• We’re currently investigating an issue related to the forum theme and styling that is impacting page layout and visual formatting. The problem has been identified, and we are actively working on a resolution. There is no impact to user data or functionality, this is strictly a front-end display issue. We’ll post an update once the fix has been deployed. Thanks for your patience while we get this sorted.

Slowly degrading?

Corey0808

Senior member
As you can see in my profile I have an AMD mobile 2500+ @ 2.5gHz @ 1.7v. Back when I got it, it would pass prime95 no problem. Now after a few minutes it locks my system up. I don't believe heat is an issue. The highest temp on prime95 I saw before lock up was 49C. It is kind of hot outside. What do you guys think I should do? Thanks!
 
It's the weather. My computer is the exact same; all winter it ran 2500mhz 100% stable. Then it got hot outside and I had to back it down to 2400mhz and reduce the voltage.
 
Yes definately. At 2500mhz these chips pump out a ton of heat. My computer was actually warming my room up during the winter. I barely notice the 100mhz that I had to lose. You shouldn't risk stablilty for anything; you can lose your data and stuff.
 
Ok. I'll turn it down a notch 🙂. I wonder how low of a voltage I can get for 2400mHz. What is your voltage at? I Was running SETI@Home fine, now it locks up after 12-13hrs or so hopefull it will run fine again.
 
I was running 2500mhz at 1.80v. I'm currently running 2400mhz at 1.70v. From the sounds of it you have a better chip than me, or else you have better cooling. Try 1.65v to start, and slowly go down from there.
 
Yea... I have it at 1.65v @ 2400mHz. I did prime95 and it survived 4 hours with no errors. I decided to start up SETI@Home again, to see if it locks up. I hope it doesn't.

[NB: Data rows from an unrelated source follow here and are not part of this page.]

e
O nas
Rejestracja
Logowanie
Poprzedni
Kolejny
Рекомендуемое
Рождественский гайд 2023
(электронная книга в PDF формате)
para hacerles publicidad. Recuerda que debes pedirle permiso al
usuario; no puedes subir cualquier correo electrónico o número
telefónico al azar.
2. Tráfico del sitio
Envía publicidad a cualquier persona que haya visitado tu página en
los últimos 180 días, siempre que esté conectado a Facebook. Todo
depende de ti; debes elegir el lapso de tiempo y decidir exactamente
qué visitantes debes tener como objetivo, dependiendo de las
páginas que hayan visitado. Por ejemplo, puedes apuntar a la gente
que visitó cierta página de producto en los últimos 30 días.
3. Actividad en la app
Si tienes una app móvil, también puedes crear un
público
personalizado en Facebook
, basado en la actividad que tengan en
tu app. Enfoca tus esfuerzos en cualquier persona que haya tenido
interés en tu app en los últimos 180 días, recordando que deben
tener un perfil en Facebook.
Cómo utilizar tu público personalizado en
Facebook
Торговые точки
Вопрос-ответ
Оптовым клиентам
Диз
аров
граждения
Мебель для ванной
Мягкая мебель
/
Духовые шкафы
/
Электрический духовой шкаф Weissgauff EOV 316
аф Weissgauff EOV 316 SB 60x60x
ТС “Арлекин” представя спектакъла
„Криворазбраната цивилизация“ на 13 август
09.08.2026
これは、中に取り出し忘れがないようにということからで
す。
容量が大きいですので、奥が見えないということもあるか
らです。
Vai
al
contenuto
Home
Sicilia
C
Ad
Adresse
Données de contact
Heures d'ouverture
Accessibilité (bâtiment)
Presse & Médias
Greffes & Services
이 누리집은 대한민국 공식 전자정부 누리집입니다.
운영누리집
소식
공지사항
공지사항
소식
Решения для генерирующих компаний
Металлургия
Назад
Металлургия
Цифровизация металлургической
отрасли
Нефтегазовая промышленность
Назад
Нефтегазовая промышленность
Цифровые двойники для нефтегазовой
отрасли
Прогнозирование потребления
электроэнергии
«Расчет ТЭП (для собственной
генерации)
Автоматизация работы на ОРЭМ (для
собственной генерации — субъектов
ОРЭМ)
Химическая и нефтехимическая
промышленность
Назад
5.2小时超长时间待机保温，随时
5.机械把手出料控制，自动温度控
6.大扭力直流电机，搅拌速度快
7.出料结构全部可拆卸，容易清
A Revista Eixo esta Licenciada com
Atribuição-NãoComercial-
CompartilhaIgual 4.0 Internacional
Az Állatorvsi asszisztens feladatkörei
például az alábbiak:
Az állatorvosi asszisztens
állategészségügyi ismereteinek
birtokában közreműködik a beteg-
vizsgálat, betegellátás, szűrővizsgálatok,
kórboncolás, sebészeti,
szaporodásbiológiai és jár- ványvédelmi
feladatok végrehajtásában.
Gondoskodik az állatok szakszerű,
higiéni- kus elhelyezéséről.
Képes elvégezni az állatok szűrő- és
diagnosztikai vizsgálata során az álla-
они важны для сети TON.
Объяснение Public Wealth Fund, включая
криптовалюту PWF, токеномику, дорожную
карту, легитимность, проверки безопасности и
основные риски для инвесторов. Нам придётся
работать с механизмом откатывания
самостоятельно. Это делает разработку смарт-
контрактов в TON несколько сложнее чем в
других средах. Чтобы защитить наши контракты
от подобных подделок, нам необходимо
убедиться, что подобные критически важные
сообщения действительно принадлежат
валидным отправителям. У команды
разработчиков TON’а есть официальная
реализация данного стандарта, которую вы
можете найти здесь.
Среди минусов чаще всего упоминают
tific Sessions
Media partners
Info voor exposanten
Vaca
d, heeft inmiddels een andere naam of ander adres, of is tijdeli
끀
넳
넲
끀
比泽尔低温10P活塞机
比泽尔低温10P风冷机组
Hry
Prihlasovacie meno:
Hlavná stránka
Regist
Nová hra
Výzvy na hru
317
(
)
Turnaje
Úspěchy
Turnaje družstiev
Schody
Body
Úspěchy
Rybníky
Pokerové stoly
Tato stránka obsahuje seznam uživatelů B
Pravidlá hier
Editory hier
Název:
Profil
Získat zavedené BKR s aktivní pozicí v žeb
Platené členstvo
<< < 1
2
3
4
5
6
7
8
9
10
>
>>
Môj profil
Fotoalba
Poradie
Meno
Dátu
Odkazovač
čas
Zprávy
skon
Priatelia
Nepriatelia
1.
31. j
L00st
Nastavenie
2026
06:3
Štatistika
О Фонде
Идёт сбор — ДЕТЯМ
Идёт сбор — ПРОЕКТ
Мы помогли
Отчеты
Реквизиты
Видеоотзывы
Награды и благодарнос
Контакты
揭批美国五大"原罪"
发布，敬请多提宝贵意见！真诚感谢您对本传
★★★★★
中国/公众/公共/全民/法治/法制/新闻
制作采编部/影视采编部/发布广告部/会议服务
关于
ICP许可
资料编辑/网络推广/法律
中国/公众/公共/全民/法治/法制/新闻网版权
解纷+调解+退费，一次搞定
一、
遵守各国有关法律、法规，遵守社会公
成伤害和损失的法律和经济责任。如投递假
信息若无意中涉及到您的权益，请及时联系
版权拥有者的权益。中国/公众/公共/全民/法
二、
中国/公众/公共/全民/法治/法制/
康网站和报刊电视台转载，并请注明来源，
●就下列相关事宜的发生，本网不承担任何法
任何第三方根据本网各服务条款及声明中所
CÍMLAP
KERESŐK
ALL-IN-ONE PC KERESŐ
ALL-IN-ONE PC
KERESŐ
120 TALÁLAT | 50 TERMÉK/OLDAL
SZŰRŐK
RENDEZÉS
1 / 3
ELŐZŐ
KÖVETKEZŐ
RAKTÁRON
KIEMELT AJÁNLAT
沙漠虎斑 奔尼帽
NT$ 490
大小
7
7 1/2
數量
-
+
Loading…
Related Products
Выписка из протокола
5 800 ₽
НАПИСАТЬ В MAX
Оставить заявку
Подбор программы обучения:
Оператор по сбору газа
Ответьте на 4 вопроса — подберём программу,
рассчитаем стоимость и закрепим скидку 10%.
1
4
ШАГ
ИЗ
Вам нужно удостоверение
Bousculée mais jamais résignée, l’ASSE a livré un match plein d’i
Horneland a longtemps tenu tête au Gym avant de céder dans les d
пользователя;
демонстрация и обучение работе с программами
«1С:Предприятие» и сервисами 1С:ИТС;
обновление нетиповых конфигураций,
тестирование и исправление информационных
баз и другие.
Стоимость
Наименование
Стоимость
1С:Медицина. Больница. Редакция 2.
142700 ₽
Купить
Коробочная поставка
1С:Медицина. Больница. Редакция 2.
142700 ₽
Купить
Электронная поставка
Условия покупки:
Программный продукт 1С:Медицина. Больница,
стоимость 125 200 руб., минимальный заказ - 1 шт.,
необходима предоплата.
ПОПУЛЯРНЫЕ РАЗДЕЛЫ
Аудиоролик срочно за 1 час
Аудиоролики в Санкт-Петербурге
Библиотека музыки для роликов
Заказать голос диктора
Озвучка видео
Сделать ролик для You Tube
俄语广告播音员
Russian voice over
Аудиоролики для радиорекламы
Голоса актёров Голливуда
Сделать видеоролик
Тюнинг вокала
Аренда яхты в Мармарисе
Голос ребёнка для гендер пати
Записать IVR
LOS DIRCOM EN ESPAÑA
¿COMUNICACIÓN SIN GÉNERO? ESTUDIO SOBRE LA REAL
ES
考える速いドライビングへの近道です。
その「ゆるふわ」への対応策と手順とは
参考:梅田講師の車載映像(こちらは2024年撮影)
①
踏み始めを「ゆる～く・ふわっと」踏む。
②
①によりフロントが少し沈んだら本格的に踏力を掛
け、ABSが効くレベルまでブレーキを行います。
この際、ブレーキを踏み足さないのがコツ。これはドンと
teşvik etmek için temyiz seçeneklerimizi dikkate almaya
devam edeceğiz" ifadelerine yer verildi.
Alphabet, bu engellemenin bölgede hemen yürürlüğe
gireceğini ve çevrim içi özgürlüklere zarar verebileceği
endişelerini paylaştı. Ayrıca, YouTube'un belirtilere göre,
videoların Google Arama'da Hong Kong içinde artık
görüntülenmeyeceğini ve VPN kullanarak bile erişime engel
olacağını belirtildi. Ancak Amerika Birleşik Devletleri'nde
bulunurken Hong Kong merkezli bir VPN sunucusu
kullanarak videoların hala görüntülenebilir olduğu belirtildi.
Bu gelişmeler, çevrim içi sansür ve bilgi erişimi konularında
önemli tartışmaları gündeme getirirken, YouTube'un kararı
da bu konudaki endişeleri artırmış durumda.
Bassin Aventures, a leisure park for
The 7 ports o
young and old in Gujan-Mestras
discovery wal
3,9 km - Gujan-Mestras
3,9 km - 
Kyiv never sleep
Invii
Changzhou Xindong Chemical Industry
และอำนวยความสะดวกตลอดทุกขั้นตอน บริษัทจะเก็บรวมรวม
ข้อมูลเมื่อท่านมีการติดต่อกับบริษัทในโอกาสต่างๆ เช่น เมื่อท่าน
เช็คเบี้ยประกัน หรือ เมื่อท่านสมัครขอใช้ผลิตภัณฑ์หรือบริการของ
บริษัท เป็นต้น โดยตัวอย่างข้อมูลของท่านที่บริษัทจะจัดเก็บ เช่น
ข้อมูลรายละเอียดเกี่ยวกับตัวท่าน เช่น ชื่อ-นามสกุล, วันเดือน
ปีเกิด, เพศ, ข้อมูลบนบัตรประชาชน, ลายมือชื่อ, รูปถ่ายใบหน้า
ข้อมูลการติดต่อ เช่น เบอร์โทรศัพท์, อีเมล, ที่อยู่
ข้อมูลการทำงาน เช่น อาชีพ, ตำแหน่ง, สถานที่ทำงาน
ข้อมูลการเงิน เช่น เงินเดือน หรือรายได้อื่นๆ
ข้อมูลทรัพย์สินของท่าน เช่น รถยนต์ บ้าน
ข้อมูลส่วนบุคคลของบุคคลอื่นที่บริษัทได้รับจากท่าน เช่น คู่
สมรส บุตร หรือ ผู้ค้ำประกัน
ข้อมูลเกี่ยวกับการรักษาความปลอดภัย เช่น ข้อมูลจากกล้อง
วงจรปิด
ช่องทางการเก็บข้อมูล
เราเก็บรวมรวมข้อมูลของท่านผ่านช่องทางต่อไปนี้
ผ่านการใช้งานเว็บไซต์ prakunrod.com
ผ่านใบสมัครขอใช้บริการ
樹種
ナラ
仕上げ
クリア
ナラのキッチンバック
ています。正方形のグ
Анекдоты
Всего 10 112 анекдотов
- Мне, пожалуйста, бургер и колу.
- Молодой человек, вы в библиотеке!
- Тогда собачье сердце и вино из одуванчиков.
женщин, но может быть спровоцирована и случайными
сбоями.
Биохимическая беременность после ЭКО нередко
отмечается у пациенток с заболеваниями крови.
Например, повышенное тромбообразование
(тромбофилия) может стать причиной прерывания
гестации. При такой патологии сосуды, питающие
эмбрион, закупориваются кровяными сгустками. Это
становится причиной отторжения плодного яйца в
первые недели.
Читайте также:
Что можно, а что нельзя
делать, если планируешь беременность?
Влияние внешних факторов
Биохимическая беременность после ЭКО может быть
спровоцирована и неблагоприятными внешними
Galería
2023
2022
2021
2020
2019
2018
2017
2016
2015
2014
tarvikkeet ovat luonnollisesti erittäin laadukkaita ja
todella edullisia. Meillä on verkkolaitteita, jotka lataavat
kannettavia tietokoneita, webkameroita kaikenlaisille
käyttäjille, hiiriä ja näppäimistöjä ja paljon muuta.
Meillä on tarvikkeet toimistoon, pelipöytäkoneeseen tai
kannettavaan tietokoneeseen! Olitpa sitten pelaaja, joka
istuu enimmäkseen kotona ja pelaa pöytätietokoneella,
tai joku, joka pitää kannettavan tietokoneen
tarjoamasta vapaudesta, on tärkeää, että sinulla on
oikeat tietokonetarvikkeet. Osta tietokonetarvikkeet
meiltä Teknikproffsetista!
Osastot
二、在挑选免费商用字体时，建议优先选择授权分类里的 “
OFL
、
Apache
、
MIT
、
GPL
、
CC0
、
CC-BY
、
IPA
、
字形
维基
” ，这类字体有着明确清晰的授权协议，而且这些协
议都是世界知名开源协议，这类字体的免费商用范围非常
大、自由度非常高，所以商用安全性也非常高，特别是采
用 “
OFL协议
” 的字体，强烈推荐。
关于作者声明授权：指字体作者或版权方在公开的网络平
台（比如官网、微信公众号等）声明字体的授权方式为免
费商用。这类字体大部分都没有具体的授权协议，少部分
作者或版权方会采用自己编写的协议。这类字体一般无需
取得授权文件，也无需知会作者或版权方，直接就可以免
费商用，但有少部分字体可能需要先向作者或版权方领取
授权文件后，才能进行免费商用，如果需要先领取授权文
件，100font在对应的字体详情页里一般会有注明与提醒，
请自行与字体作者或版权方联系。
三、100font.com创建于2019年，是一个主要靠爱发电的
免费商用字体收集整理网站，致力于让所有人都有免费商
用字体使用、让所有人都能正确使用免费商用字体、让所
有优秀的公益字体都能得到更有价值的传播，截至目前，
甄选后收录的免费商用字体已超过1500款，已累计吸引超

I just don't understand why it would be heat. The temperatures are well within the normal range. I just don't understand why it would cause it to not pass prime95 or run SETI@Home continuously. But, hopefully that's what it is
 
Originally posted by: Corey0808
I just don't understand why it would be heat.

Hot times, summer in the city. 😛 :beer:

Your ambient room temperature is probably higher, making things much more difficult for your HSF and CPU.
 
A couple of other things to consider are thermal compound degradation and motherboard capacitors wearing. Truth is that no board is meant to run a 2.5GHz chip overvolted. Granted they engineer margin into boards but certainly it reduces lifespan of the board sooner than CPU.
 
Sickbeast is correct the increased temps lower OC.

The approx formula is for every 10C you drop in temps = 100 more Mhz at same Vcore.